ASIA NEWS NETWORK
WE KNOW ASIA BETTER
Foreign banks in Brunei can adjust to monetary policy shifts: ADB
Publication Date : 21-09-2013
The Asian Development Bank (ADB) believes that foreign banks in Brunei will factor the effects of interest rate controls imposed by the Autoriti Monetari Brunei Darussalam (AMBD) into their operations.
ADB Principal Economist at the Regional Cooperation and Operations Coordination Division Jin Chyn said that the specific issues at hand need to be analysed based on the banks' current situation and financial strength.
"Given the low interest rates globally, foreign banks would operate in Brunei as far as there are profitable projects to lend, given the controls," he said in an email responding to questions from The Brunei Times.
"As external and domestic environments change, for example higher funding costs globally, (there will be) further and frequent revisions in the ceiling or floor rates by AMBD. However, foreign banks would adjust their operations accordingly."
AMBD mandated new interest rates last March 6 to enhance the financial infrastructure and inculcate sound financial practices and debt management among users of credit.
The monetary authority revised interest rates for loans, capping effective interest rate or annualised profit rate Effective Interest Rate (EIR)/Annual Percentage Rate (APR) for residential financing at 4.5 per cent per annum.
Credit facilities against fixed deposits under lien to the bank (excluding credit cards) are subject to a maximum of EIR/APR of five per cent, while a rate of 5.25 per cent was imposed on non-property credit facilities against property charged.
Corporate credit facilities against corporate guarantee are set at six per cent and the EIR/APR for credit facilities against direct debit to salary or pension assigned to the bank (excluding overdrafts) are capped at 7.5 per cent.
For motor vehicles excluding motorcycles, EIR/APR for different tenors of motor vehicle financing cannot exceed 4.25 per cent.
A revised minimum savings deposit rate of 0.15 per cent per annum is now be applicable for new and existing savings.
In its most recent country assessment report on Brunei, the International Monetary Fund (IMF) said that interest rate controls by the central bank might have detrimental effects on the financial sector.
"The recent interest rate controls imposed by the AMBD could have a negative effect on financial intermediation," said IMF in the June report.
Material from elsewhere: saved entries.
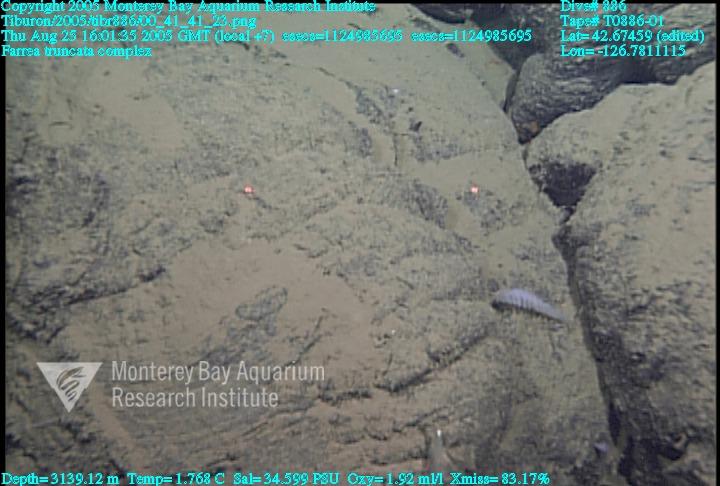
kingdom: Animalia
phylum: Porifera
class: Hexactinellida
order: Sceptrulophora
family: Farreidae
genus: Farrea
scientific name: Farrea truncata
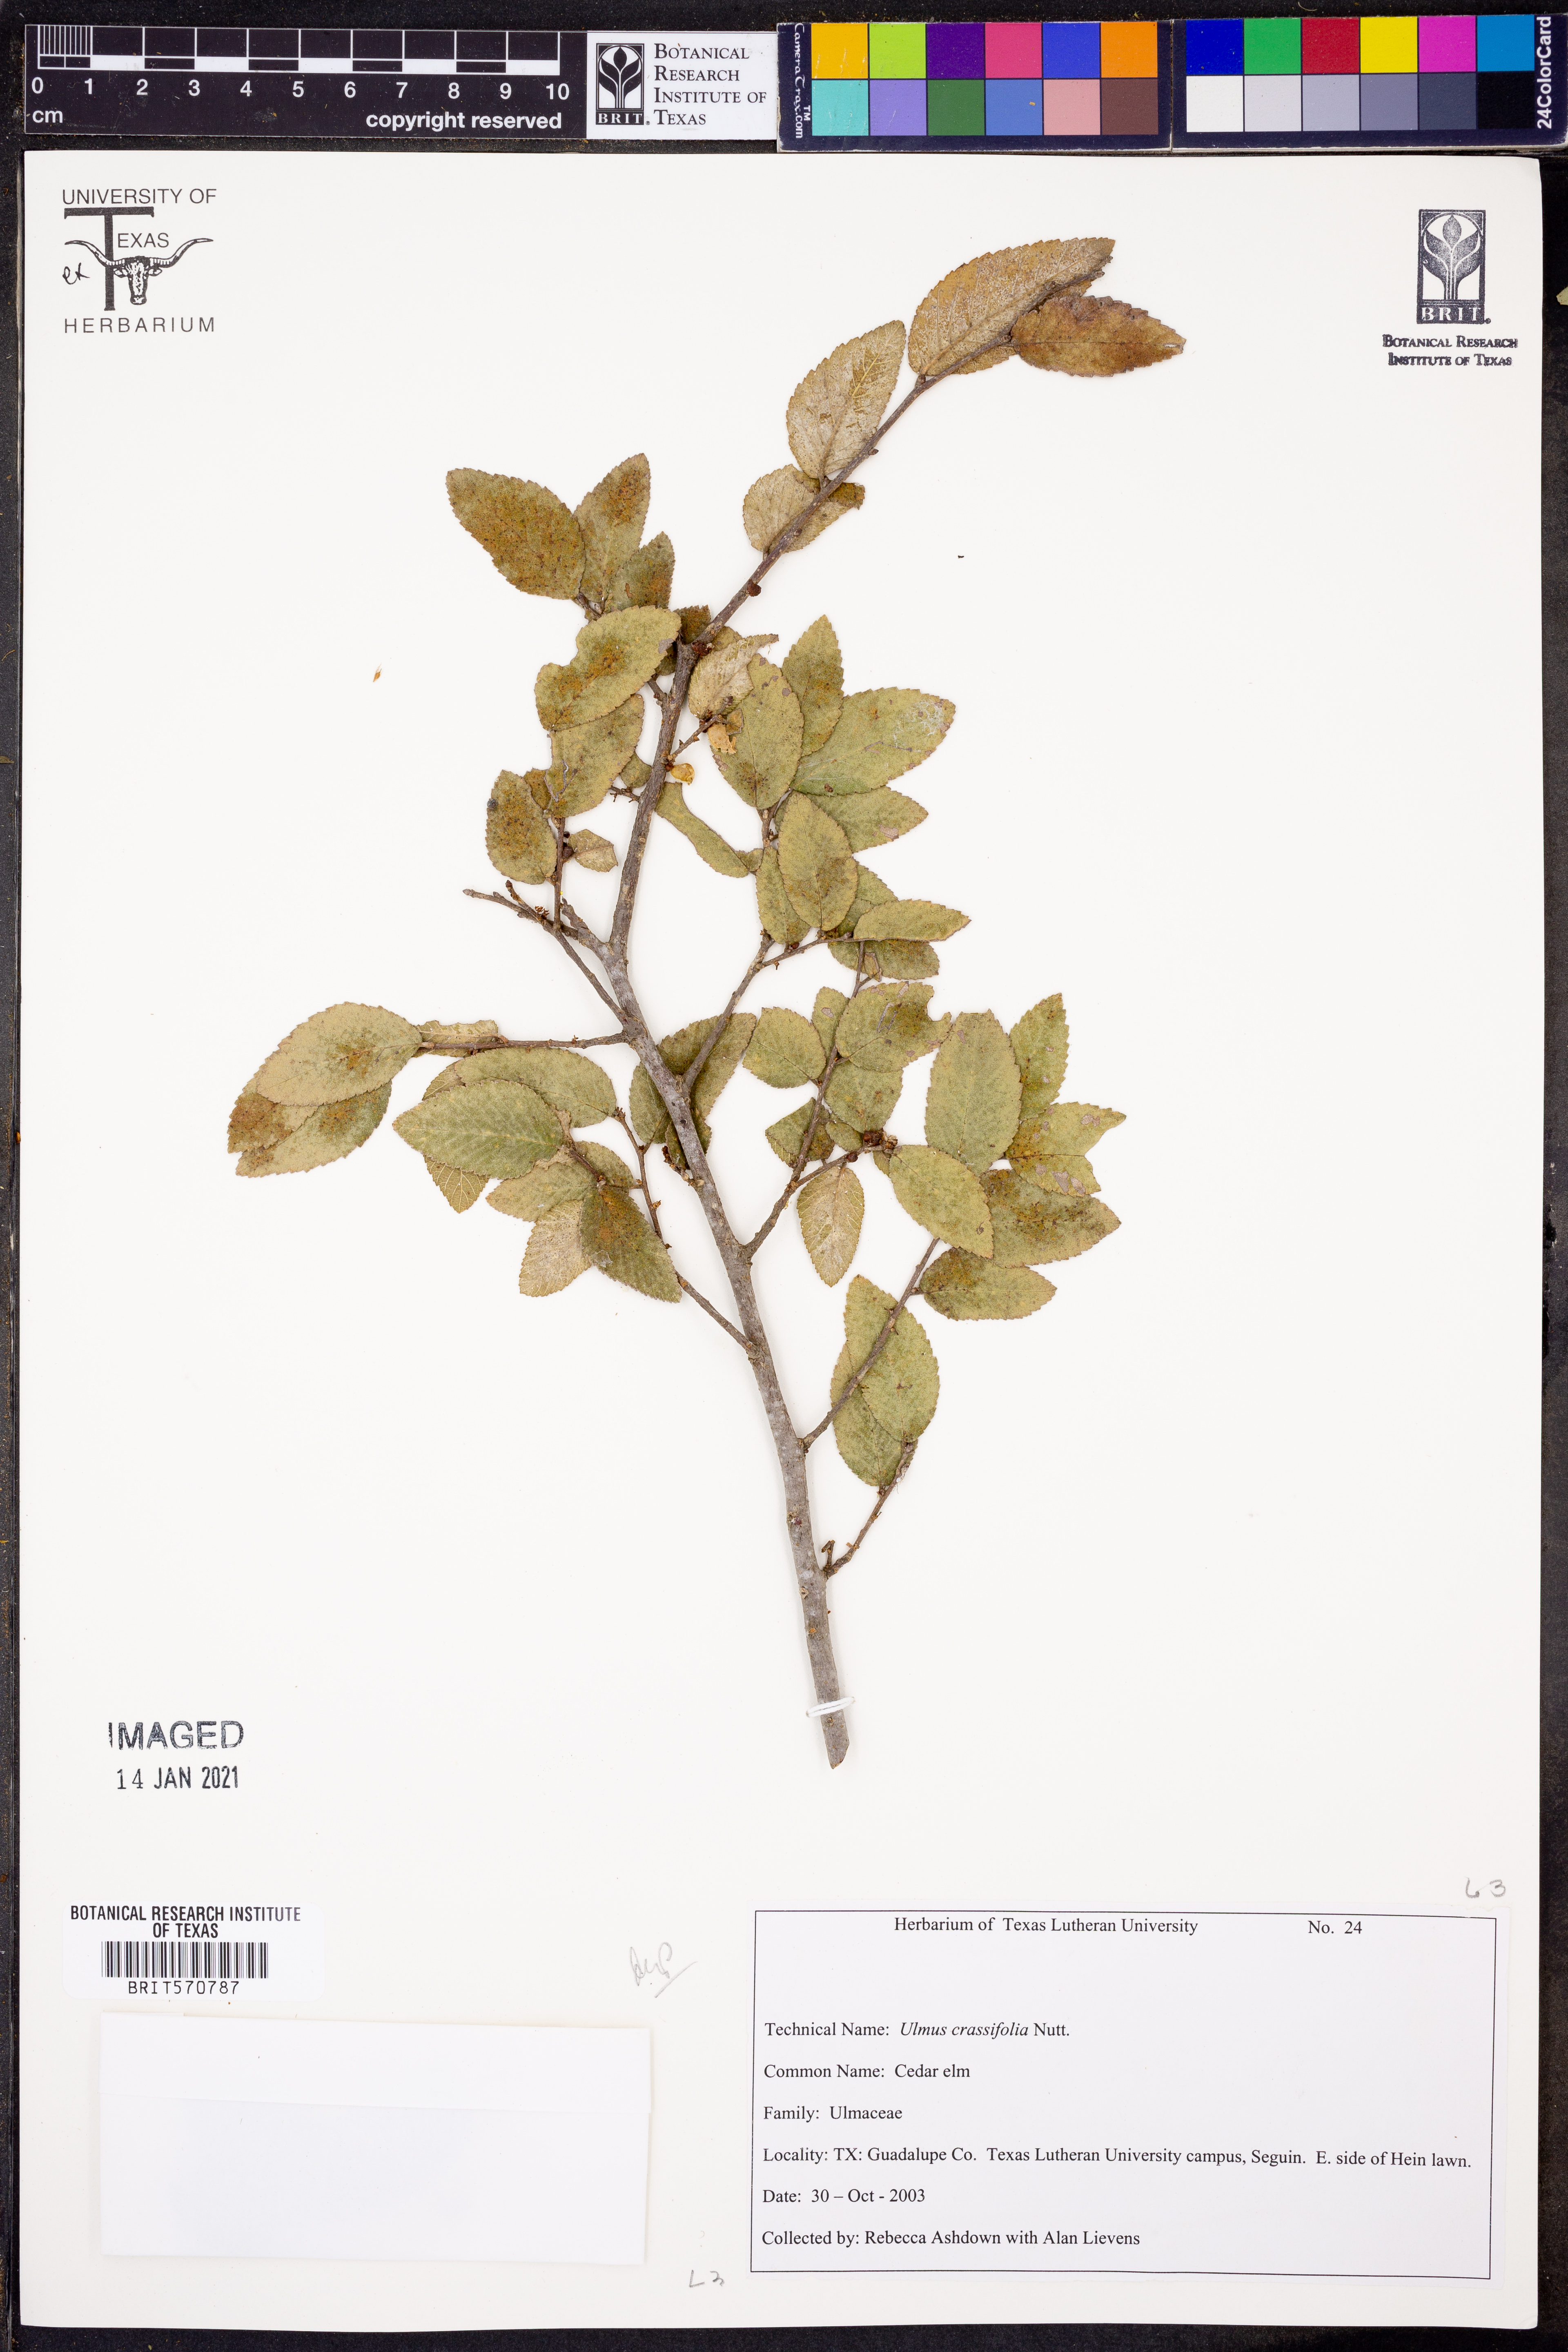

Meanwhile, the chairman of the Brunei Association of Banks, Terence Cuddyre, said that financial institutions are coping with the new lending and deposit rates imposed by the central bank.
He admitted that the revised financing and deposit rates implemented by the AMBD had been a "challenge" for several financial institutions.
In an interview with The Brunei Times, he said that several banks were still trying to get used to the regulations and operating based on the capped rates.
"I think that we're still getting used to the new interest rate rules that were implemented and we're starting to get to grips with that but that has been a challenge for a number of institutions in the market place," said Cuddyre.
"Lending product is a mainstay for most of the banks. So the new regulations that were put in place did put caps on a number of the lending products that were in the marketplace."
"And it has made that a little more difficult to manage from the stand point of managing a book of loans in terms of the interest rates that we can charge and how rates are reset and so on. So that's been a challenge for a number of institutions."